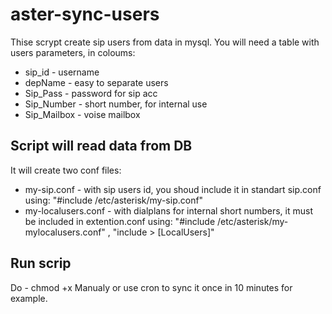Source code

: # aster-sync-users
Thise scrypt create sip users from data in mysql.
You will need a table with users parameters, in coloums:
  * sip_id - username
  * depName - easy to separate users
  * Sip_Pass - password for sip acc
  * Sip_Number - short number, for internal use
  * Sip_Mailbox - voise mailbox
  
## Script will read data from DB
 It will create two conf files:
   * my-sip.conf - with sip users id, you shoud include it in standart sip.conf using: "#include /etc/asterisk/my-sip.conf"
   * my-localusers.conf - with dialplans for internal short numbers, it must be included in extention.conf using: "#include /etc/asterisk/my-mylocalusers.conf" , "include > [LocalUsers]"
   
## Run scrip
Do - chmod +x 
Manualy or use cron  to sync it once in 10 minutes for example.
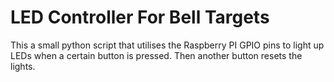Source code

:# LED Controller For Bell Targets

This a small python script that utilises the Raspberry PI GPIO pins to light up LEDs when a certain button is pressed. Then another button resets the lights.


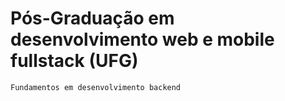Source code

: # Pós-Graduação em desenvolvimento web e mobile fullstack (UFG)

    Fundamentos em desenvolvimento backend

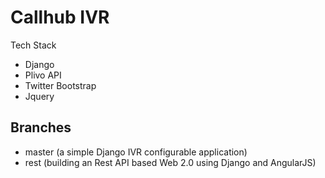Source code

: Callhub IVR
========================


Tech Stack
- Django 
- Plivo API
- Twitter Bootstrap
- Jquery


Branches
------------------

- master (a simple Django IVR configurable application)
- rest (building an Rest API based Web 2.0 using Django and AngularJS)
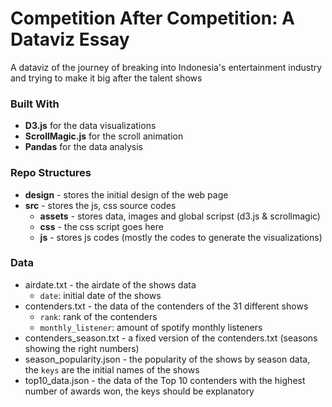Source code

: # Competition After Competition: A Dataviz Essay
A dataviz of the journey of breaking into Indonesia's entertainment industry and trying to make it big after the talent shows

### Built With
- **D3.js** for the data visualizations
- **ScrollMagic.js** for the scroll animation
- **Pandas** for the data analysis

### Repo Structures
- **design** - stores the initial design of the web page
- **src** - stores the js, css source codes
  - **assets** - stores data, images and global scripst (d3.js & scrollmagic)
  - **css** - the css script goes here
  - **js** - stores js codes (mostly the codes to generate the visualizations)
  
### Data
- airdate.txt - the airdate of the shows data 
  - `date`: initial date of the shows
- contenders.txt - the data of the contenders of the 31 different shows
  - `rank`: rank of the contenders
  - `monthly_listener`: amount of spotify monthly listeners
- contenders_season.txt - a fixed version of the contenders.txt (seasons showing the right numbers)
- season_popularity.json - the popularity of the shows by season data, the `keys` are the initial names of the shows
- top10_data.json - the data of the Top 10 contenders with the highest number of awards won, the keys should be explanatory
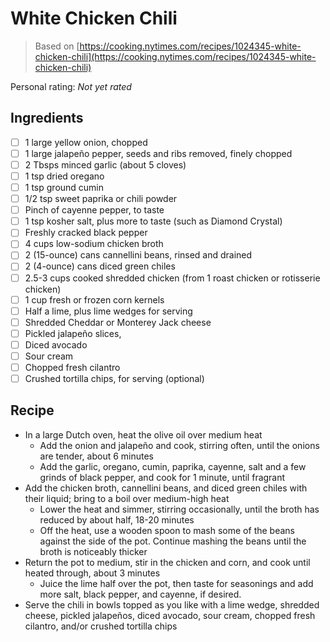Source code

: # White Chicken Chili

> Based on [https://cooking.nytimes.com/recipes/1024345-white-chicken-chili](https://cooking.nytimes.com/recipes/1024345-white-chicken-chili)

<!-- {cts} rating=0; (User can specify rating on scale of 1-5) -->

Personal rating: *Not yet rated*

<!-- {cte} -->

<!-- {cts} name_image=None; (User can specify image name) -->

<!-- TODO: Capture image -->

<!-- {cte} -->

## Ingredients

- [ ] 1 large yellow onion, chopped
- [ ] 1 large jalapeño pepper, seeds and ribs removed, finely chopped
- [ ] 2 Tbsps minced garlic (about 5 cloves)
- [ ] 1 tsp dried oregano
- [ ] 1 tsp ground cumin
- [ ] 1/2 tsp sweet paprika or chili powder
- [ ] Pinch of cayenne pepper, to taste
- [ ] 1 tsp kosher salt, plus more to taste (such as Diamond Crystal)
- [ ] Freshly cracked black pepper
- [ ] 4 cups low-sodium chicken broth
- [ ] 2 (15-ounce) cans cannellini beans, rinsed and drained
- [ ] 2 (4-ounce) cans diced green chiles
- [ ] 2.5-3 cups cooked shredded chicken (from 1 roast chicken or rotisserie chicken)
- [ ] 1 cup fresh or frozen corn kernels
- [ ] Half a lime, plus lime wedges for serving
- [ ] Shredded Cheddar or Monterey Jack cheese
- [ ] Pickled jalapeño slices,
- [ ] Diced avocado
- [ ] Sour cream
- [ ] Chopped fresh cilantro
- [ ] Crushed tortilla chips, for serving (optional)

## Recipe

- In a large Dutch oven, heat the olive oil over medium heat
    - Add the onion and jalapeño and cook, stirring often, until the onions are tender, about 6 minutes
    - Add the garlic, oregano, cumin, paprika, cayenne, salt and a few grinds of black pepper, and cook for 1 minute, until fragrant
- Add the chicken broth, cannellini beans, and diced green chiles with their liquid; bring to a boil over medium-high heat
    - Lower the heat and simmer, stirring occasionally, until the broth has reduced by about half, 18-20 minutes
    - Off the heat, use a wooden spoon to mash some of the beans against the side of the pot. Continue mashing the beans until the broth is noticeably thicker
- Return the pot to medium, stir in the chicken and corn, and cook until heated through, about 3 minutes
    - Juice the lime half over the pot, then taste for seasonings and add more salt, black pepper, and cayenne, if desired.
- Serve the chili in bowls topped as you like with a lime wedge, shredded cheese, pickled jalapeños, diced avocado, sour cream, chopped fresh cilantro, and/or crushed tortilla chips
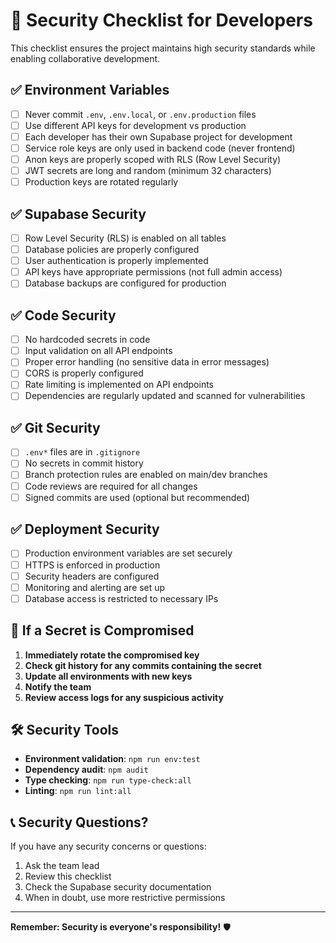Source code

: # 🔐 Security Checklist for Developers

This checklist ensures the project maintains high security standards while enabling collaborative development.

## ✅ Environment Variables

- [ ] Never commit `.env`, `.env.local`, or `.env.production` files
- [ ] Use different API keys for development vs production
- [ ] Each developer has their own Supabase project for development
- [ ] Service role keys are only used in backend code (never frontend)
- [ ] Anon keys are properly scoped with RLS (Row Level Security)
- [ ] JWT secrets are long and random (minimum 32 characters)
- [ ] Production keys are rotated regularly

## ✅ Supabase Security

- [ ] Row Level Security (RLS) is enabled on all tables
- [ ] Database policies are properly configured
- [ ] User authentication is properly implemented
- [ ] API keys have appropriate permissions (not full admin access)
- [ ] Database backups are configured for production

## ✅ Code Security

- [ ] No hardcoded secrets in code
- [ ] Input validation on all API endpoints
- [ ] Proper error handling (no sensitive data in error messages)
- [ ] CORS is properly configured
- [ ] Rate limiting is implemented on API endpoints
- [ ] Dependencies are regularly updated and scanned for vulnerabilities

## ✅ Git Security

- [ ] `.env*` files are in `.gitignore`
- [ ] No secrets in commit history
- [ ] Branch protection rules are enabled on main/dev branches
- [ ] Code reviews are required for all changes
- [ ] Signed commits are used (optional but recommended)

## ✅ Deployment Security

- [ ] Production environment variables are set securely
- [ ] HTTPS is enforced in production
- [ ] Security headers are configured
- [ ] Monitoring and alerting are set up
- [ ] Database access is restricted to necessary IPs

## 🚨 If a Secret is Compromised

1. **Immediately rotate the compromised key**
2. **Check git history for any commits containing the secret**
3. **Update all environments with new keys**
4. **Notify the team**
5. **Review access logs for any suspicious activity**

## 🛠️ Security Tools

- **Environment validation**: `npm run env:test`
- **Dependency audit**: `npm audit`
- **Type checking**: `npm run type-check:all`
- **Linting**: `npm run lint:all`

## 📞 Security Questions?

If you have any security concerns or questions:
1. Ask the team lead
2. Review this checklist
3. Check the Supabase security documentation
4. When in doubt, use more restrictive permissions

---

**Remember: Security is everyone's responsibility!** 🛡️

+ + + + + + +

### Task description
Reproduce the items verbatim, starting at the beginning of the items and ending at the line containing "For Bell Targets", with both ends included. Omit the pictures from your output.

### Exercise response
Source code

: # aster-sync-users
Thise scrypt create sip users from data in mysql.
You will need a table with users parameters, in coloums:
  * sip_id - username
  * depName - easy to separate users
  * Sip_Pass - password for sip acc
  * Sip_Number - short number, for internal use
  * Sip_Mailbox - voise mailbox
  
## Script will read data from DB
 It will create two conf files:
   * my-sip.conf - with sip users id, you shoud include it in standart sip.conf using: "#include /etc/asterisk/my-sip.conf"
   * my-localusers.conf - with dialplans for internal short numbers, it must be included in extention.conf using: "#include /etc/asterisk/my-mylocalusers.conf" , "include > [LocalUsers]"
   
## Run scrip
Do - chmod +x 
Manualy or use cron  to sync it once in 10 minutes for example.
Source code

:# LED Controller For Bell Targets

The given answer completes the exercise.